Oh, that ain't gonna fly. The 'Saturday at Lynnhaven' was a cover for some big-league TKAA-bashing. These boys don't like us 'cause:

*We don't share our spots or any fishing info
* we hate newbies. We ridicule them by telling them to do some research.
*we laughed at someone's $100 kayak


Folks, I can guaran-f'n-tee you that's BS. Just off the top of my head:

*Chad (Knot Right) has given good info on what he was catching specks and pups with. And he volunteered to fish with you to show you where.

*Chad also offered to hook some folks up on some spare electronics he had.

*There are sections dedicated to answering rigging and technique questions. I've posted questions and answered those others have posted.

*Re: cheap kayak, if you've ever seen my hoopdy 2005 Tarpon with a 55 gallon milkcrate, you'd know straight off this is a pantload.



No ttrying to promote TKAA over P&S--I like both-- but we're not the demons that have been portrayed, either.


----------



## TugCapn (Jun 18, 2007)

erfisher said:


> Why don't you just join this club?[/QUOTE
> 
> I am already a member of TKAA


----------



## TugCapn (Jun 18, 2007)

*Saturday at Lynnhaven ??*



Grommet said:


> Oh, that ain't gonna fly.

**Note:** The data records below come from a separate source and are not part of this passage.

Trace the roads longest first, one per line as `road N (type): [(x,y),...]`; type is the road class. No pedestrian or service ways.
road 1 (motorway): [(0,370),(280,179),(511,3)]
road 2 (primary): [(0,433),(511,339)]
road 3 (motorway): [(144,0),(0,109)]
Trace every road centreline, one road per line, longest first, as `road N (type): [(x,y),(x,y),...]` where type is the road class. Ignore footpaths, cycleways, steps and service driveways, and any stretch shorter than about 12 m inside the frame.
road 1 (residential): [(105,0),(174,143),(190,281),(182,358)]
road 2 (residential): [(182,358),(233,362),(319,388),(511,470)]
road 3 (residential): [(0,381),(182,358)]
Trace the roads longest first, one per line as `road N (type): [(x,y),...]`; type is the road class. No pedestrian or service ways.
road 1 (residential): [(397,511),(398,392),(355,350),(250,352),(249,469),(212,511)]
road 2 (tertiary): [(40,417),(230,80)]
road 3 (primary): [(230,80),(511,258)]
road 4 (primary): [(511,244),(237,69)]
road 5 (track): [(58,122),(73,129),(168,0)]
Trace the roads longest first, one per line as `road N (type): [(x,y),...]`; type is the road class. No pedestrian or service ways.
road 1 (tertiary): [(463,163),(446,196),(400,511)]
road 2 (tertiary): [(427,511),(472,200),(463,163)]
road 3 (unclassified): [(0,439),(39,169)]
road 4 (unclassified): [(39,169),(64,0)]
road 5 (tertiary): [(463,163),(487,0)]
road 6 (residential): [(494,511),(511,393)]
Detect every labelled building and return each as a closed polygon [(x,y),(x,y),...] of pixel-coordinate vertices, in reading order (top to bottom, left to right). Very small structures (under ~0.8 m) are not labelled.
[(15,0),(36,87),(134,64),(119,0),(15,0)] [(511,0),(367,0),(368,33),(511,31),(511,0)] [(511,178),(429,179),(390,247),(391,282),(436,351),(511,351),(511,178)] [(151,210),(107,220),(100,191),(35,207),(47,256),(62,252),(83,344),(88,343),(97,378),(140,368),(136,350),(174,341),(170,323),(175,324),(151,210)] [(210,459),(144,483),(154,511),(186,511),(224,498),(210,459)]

The 'Saturday at Lynnhaven' was a cover for some big-league TKAA-bashing. These boys don't like us 'cause:
> 
> *We don't share our spots or any fishing info
> * we hate newbies. We ridicule them by telling them to do some research.
> ...


What post are you referring to? POSSE REPORT? I have no problem with TKAA or any of it's members . I have fished right alongside Chad back @ the 757 and caught fish. And I have extended to many invites to count to the club. From what I have seen you guys have your own little click/gang within TKAA, and that is MY OPINION only. The couple times I have managed to get underway with some of them I felt like an outsider, as conversation included all but me . That's my $.02 worth. I am sure this will be a bis topic at next meeting


----------



## ruthless (Sep 5, 2003)

I recognize that everyone has their opinions, as the sport of kayak fishing grows, opinions will vary, and cliques will form.

This is unavoidable in any club that has open membership. The shame is that the club as a whole is tarnished by the bad actions of a few induiviuals. What about the money TKAA has raised for local charities ($4000 this year for Project Healing Waters). What about getting 100 indiviuals from 11 states to compete in our yearly tournament. What about the Kayak Fishing Symposuim, Safety Classes and the general promotion of the sport. Was it not TKAA members that helped get this very kayak fishing forum established on P&S?

For those of you who judge us, please attend a meeting sometime.

Sorry for the rant, but I want to nip this before it seperates these two great forums.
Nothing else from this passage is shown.